Vietnam, printemps 2026, #12

Dans un texte précédent j'écrivais que nous ne verrions pas la mer. Ici, la mer de Chine. C'était vrai, mais aussi c'était faux. Nous allions en voir un bras, un échantillon. Je reste persuadé que la mer n'existe que dans les livres, par exemple ceux de Joseph Conrad, ou même ceux de Jules Verne, a fortiori lorsqu'on les a lus jeune ; il est alors difficile de les oublier, avec leur puissance immatérielle, mais ce n'est pas incompatible avec l'idée de se balader auprès. Le plus étonnant restant que, alors que cette courte balade en bateau dans une baie proche de celle d'Ha Long, mais préférée par le guide probablement pour des considérations d'ordre pécuniaire, ou bien de saleté présumée (mais ici ce n'était guère mieux, entre bouteilles en plastique flottant sur l'eau et cabines aux odeurs de gasole), n'allait pas me laisser un souvenir impérissable, contrairement aux saletés dérivantes (je fais aussi l'impasse sur le ridicule d'une séance de Tai-Chi, à l'aube, sur le pont supérieur - comme les airs du même nom, dans les odeurs de fuel), lorsque je revois les photos je me rends compte du pouvoir de la brume ; décidément, on s'y croirait (et l'on en revient toujours, sensiblement, au souvenir du carrousel de diapos de l'aïeul dont les séances fusillaient autrefois les dimanches après-midi). Par conséquent, et puisque nous sommes dimanche, sourions à l'idée qu'ici aussi on peut zapper.

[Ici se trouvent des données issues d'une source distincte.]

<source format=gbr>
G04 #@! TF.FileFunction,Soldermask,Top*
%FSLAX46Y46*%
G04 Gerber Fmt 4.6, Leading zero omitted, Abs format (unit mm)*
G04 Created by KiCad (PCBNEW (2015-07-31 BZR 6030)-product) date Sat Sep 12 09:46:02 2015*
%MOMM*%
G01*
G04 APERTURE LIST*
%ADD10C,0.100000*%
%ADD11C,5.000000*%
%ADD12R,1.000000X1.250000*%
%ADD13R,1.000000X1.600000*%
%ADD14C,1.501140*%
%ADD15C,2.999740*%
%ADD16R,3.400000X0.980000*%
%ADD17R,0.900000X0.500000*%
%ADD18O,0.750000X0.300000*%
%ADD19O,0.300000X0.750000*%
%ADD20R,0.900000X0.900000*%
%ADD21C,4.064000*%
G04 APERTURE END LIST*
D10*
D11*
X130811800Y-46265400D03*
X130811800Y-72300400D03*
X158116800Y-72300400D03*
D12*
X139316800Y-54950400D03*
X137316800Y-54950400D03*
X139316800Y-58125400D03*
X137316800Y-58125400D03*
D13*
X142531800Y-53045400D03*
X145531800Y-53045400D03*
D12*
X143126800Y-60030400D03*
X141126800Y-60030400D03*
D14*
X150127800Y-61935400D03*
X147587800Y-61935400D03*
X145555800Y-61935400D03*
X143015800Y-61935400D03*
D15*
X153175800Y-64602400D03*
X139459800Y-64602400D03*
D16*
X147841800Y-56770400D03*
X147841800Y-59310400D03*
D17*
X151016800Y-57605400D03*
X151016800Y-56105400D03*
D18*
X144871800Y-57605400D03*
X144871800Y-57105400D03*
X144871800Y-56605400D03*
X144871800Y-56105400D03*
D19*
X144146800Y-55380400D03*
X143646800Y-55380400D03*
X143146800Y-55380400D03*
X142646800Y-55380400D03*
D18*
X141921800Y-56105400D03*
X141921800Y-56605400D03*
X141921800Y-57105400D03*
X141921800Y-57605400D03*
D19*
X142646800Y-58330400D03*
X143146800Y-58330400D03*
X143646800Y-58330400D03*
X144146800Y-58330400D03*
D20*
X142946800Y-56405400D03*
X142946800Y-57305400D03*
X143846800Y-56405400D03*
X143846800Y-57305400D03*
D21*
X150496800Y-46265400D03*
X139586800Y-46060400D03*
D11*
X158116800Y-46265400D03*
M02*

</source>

En revenant vers Hanoi, près du port de commerce on passe devant une usine gigantesque intitulée Vinfast. C'est un constructeur automobile d'à peine dix ans d'âge, mais beaucoup de voitures dans le pays se distinguent par un grand V au dessus de la calandre. Un peu plus loin, un ensemble immoblier Vingroup loge les employés et les cadres du groupe. On trouve aussi, financée par le même, une université. Et puis des commerces, des espaces de loisirs ; un cimetière. C'est un peu le Familistère de Guise, ou le phalanstère de Noisiel, à la puissance V.

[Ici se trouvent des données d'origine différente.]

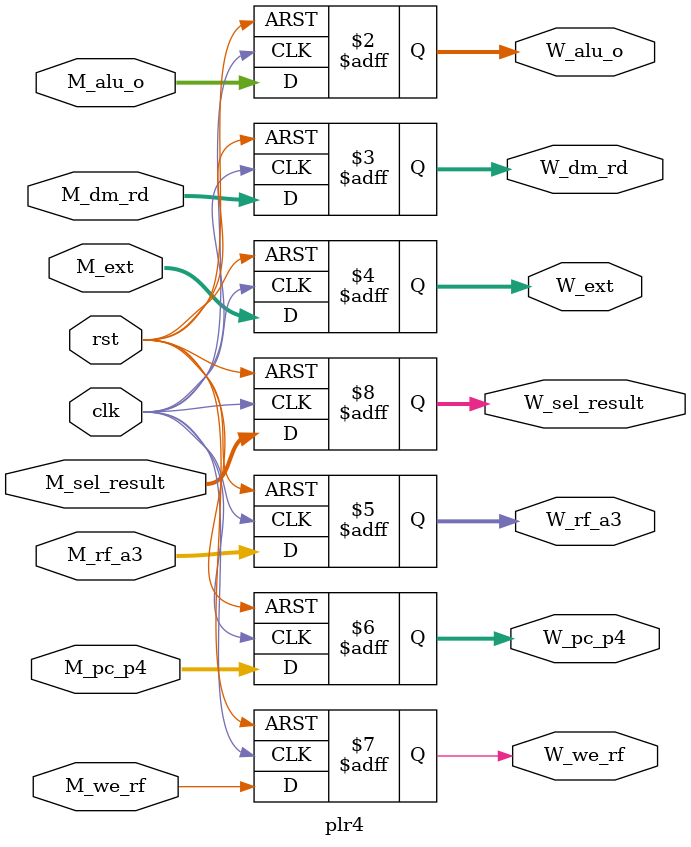
<source format=v>
module plr4 (
    input wire clk,
    input wire rst,
    
    // Data inputs from MA stage
    input wire [31:0] M_alu_o,      // ALU result
    input wire [31:0] M_dm_rd,      // Data memory read data
    input wire [31:0] M_ext,        // Extended immediate (for LUI)
    input wire [4:0] M_rf_a3,       // Destination register address
    input wire [31:0] M_pc_p4,      // PC + 4 (for JAL)
    
    // Control inputs from MA stage
    input wire M_we_rf,             // Register file write enable
    input wire [1:0] M_sel_result,  // Result select
    
    // Data outputs to WB stage
    output reg [31:0] W_alu_o,
    output reg [31:0] W_dm_rd,
    output reg [31:0] W_ext,        // Extended immediate (for LUI)
    output reg [4:0] W_rf_a3,
    output reg [31:0] W_pc_p4,
    
    // Control outputs to WB stage
    output reg W_we_rf,
    output reg [1:0] W_sel_result
);

always @(posedge clk or posedge rst) begin
    if (rst) begin
        // Reset - clear all outputs
        W_alu_o <= 32'b0;
        W_dm_rd <= 32'b0;
        W_ext <= 32'b0;
        W_rf_a3 <= 5'b0;
        W_pc_p4 <= 32'b0;
        W_we_rf <= 1'b0;
        W_sel_result <= 2'b0;
    end
    else begin
        // Normal operation - pipeline all signals
        W_alu_o <= M_alu_o;
        W_dm_rd <= M_dm_rd;
        W_ext <= M_ext;
        W_rf_a3 <= M_rf_a3;
        W_pc_p4 <= M_pc_p4;
        W_we_rf <= M_we_rf;
        W_sel_result <= M_sel_result;
    end
end

endmodule
</source>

Un peu plus bas, le long du fleuve Rouge, l'état vietnamien a laissé la Trump Organization acheter 900 ha de terres agricoles afin d'y étaler un golf. Tout ceci dans un but diplomatique, évidemment. 80.000 dongs le mètre carré, soit le prix de deux bols de phô. Dans les petits cimetières au milieu des champs, certains ont déjà commencé à déplacer leurs morts.

Quarante-huit heures plus tard nous prenons le train à Hanoi en direction de Hué. C'est un train de nuit, réputé pour être inconfortable et bruyant. Dans les faits, pas du tout, bien au contraire il est assez luxueux et en dépit de la climatisation guerrière nous allons dormir dans un rythme calme, enroulé dans une couverture en polaire. Le lendemain matin les rizières se déroulaient à perte de vue et les abords de l'aristocratique Hué semblaient très provinciaux. L'instant d'un court-circuit mémoriel j'ai eu l'impression d'arriver au Mans avant l'invention du TGV, quand les petits jardins potagers arrivaient encore jusqu'au niveau de la voie.